Le ministère de l’Éducation nationale et les syndicats de l’éducation restent en désaccord sur la gestion des enseignants titulaires d’une licence professionnelle, malgré plusieurs échanges engagés pour apaiser la crise. Dans une lettre adressée aux directrices et directeurs des académies d’enseignement, le ministre a demandé aux enseignants concernés de regagner leurs établissements d’origine afin d’assurer la continuité des cours.
Cette instruction intervient après une série de concertations menées avec les syndicats, à la suite de la suspension, en octobre 2024, du redéploiement de ces enseignants. Le département de l’Éducation explique que ces discussions visaient à trouver une issue durable à la situation des enseignants ayant bénéficié d’une formation continue. En attendant une révision des textes encadrant leur statut, les autorités disent privilégier une solution transitoire.
Le ministre a ainsi instruit les responsables académiques de procéder, dans un délai de quinze jours, à l’affectation des titulaires de licence professionnelle dans les écoles relevant des Centres d’animation pédagogique. Mais cette orientation est rejetée par les syndicats signataires du 15 octobre 2016, qui estiment qu’elle ne respecte pas les textes régissant la formation de ces enseignants.
Les syndicats rappellent que l’École normale supérieure de Bamako, depuis son passage au système Licence-Master-Doctorat, concentre ses missions sur la formation des enseignants du secondaire et du supérieur.

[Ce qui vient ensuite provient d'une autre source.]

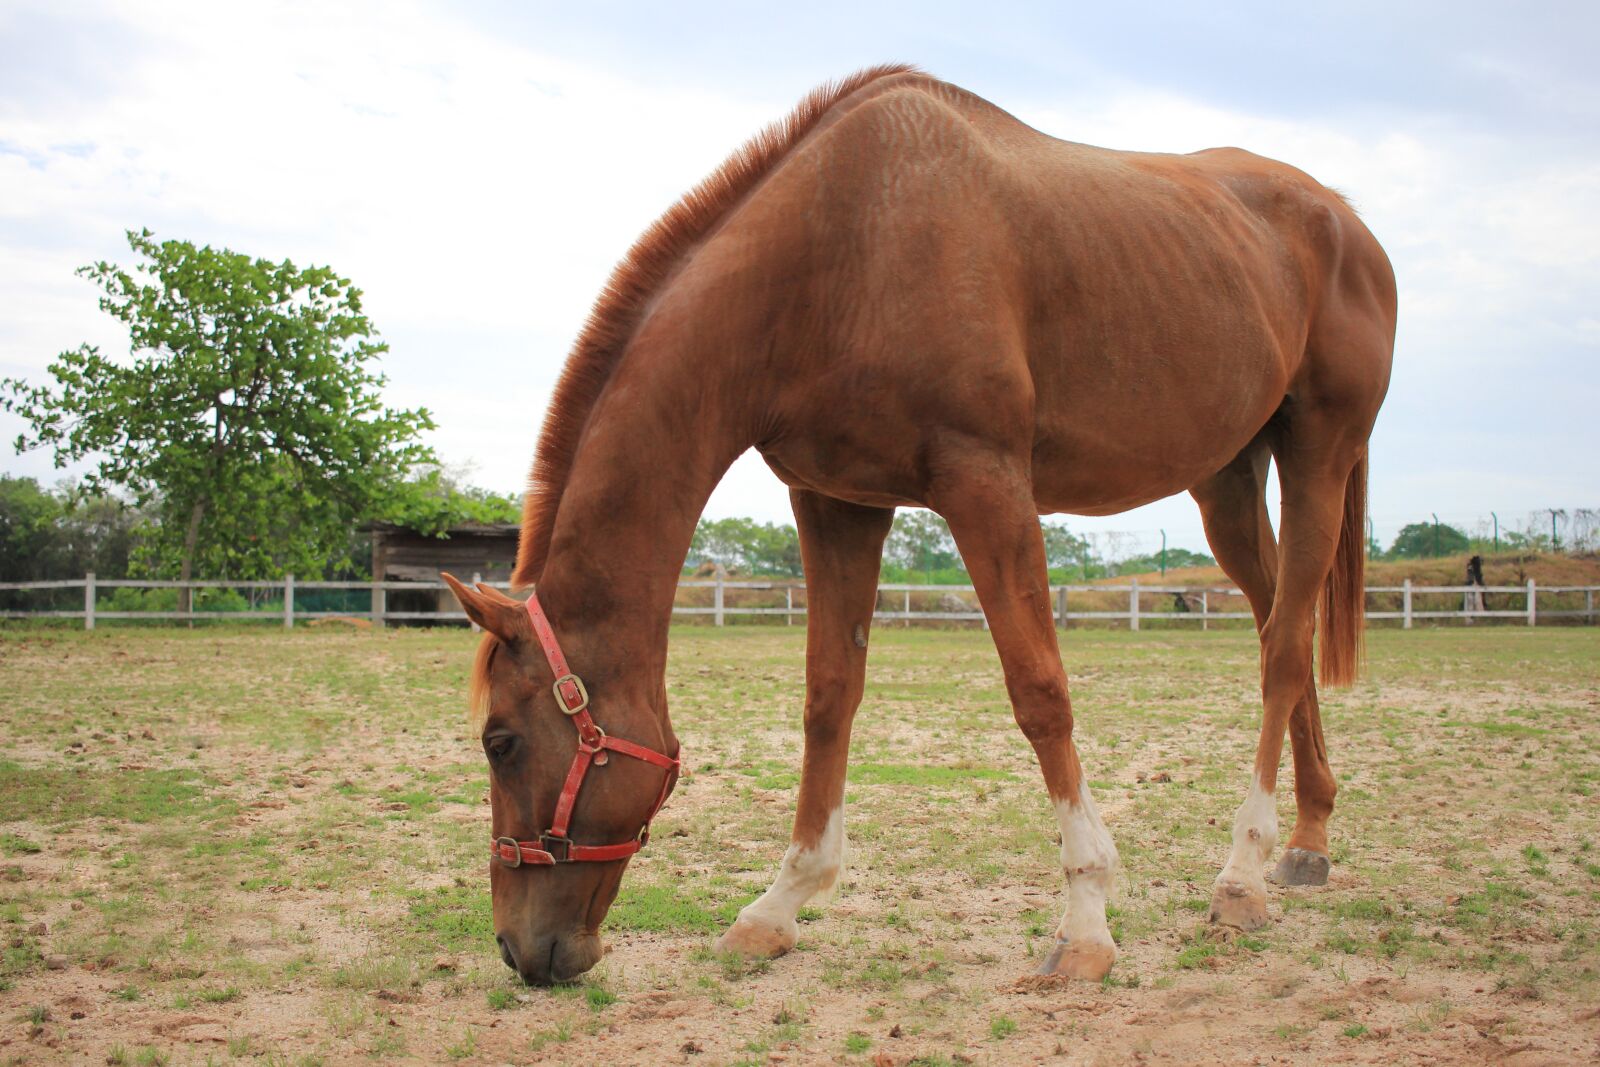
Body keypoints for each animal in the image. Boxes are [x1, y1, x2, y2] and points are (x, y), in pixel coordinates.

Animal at [444, 64, 1395, 985]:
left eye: (501, 741)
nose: (520, 951)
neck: (841, 249)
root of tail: (1348, 223)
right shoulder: (838, 501)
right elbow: (829, 696)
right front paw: (778, 906)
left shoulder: (987, 483)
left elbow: (1041, 692)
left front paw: (1086, 921)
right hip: (1227, 483)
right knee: (1282, 630)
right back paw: (1307, 840)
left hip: (1318, 453)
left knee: (1282, 651)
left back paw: (1241, 876)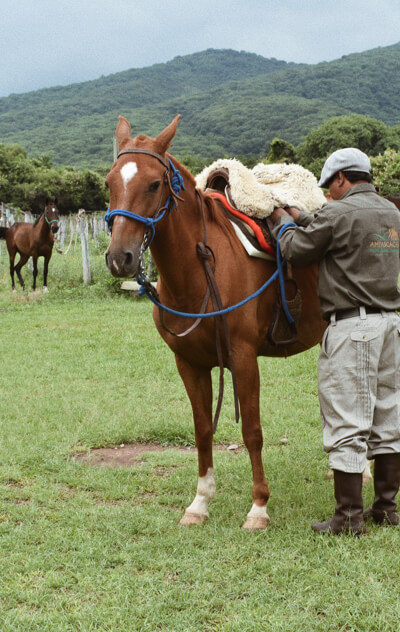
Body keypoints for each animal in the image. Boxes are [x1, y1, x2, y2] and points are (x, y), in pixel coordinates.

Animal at [104, 116, 326, 532]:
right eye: (109, 183)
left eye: (154, 184)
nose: (119, 257)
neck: (199, 270)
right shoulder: (189, 363)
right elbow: (203, 429)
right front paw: (200, 502)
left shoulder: (243, 357)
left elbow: (252, 431)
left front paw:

Selon eux, les enseignants concernés ont été inscrits dans des filières destinées à l’enseignement secondaire, normal ou à la formation spécialisée, conformément aux documents administratifs et aux décisions d’inscription.

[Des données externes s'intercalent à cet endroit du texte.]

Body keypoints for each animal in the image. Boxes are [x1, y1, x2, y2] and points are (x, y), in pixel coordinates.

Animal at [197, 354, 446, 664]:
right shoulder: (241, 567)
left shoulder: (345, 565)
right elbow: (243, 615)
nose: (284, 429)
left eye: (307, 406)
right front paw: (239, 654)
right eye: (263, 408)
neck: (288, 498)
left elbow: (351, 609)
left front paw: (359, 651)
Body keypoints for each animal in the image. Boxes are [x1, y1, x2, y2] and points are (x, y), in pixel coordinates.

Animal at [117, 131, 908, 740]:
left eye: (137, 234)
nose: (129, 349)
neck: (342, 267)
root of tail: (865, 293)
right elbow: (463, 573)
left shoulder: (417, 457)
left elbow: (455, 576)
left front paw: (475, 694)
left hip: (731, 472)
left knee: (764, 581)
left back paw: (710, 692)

Dans ces conditions, leur retour dans les écoles fondamentales constituerait, d’après les organisations syndicales, une violation des dispositions réglementaires en vigueur. Elles exigent donc leur déploiement dans les établissements d’enseignement secondaire, normal, technique et professionnel, et préviennent qu’elles useront de tous les moyens légaux pour faire valoir leur position.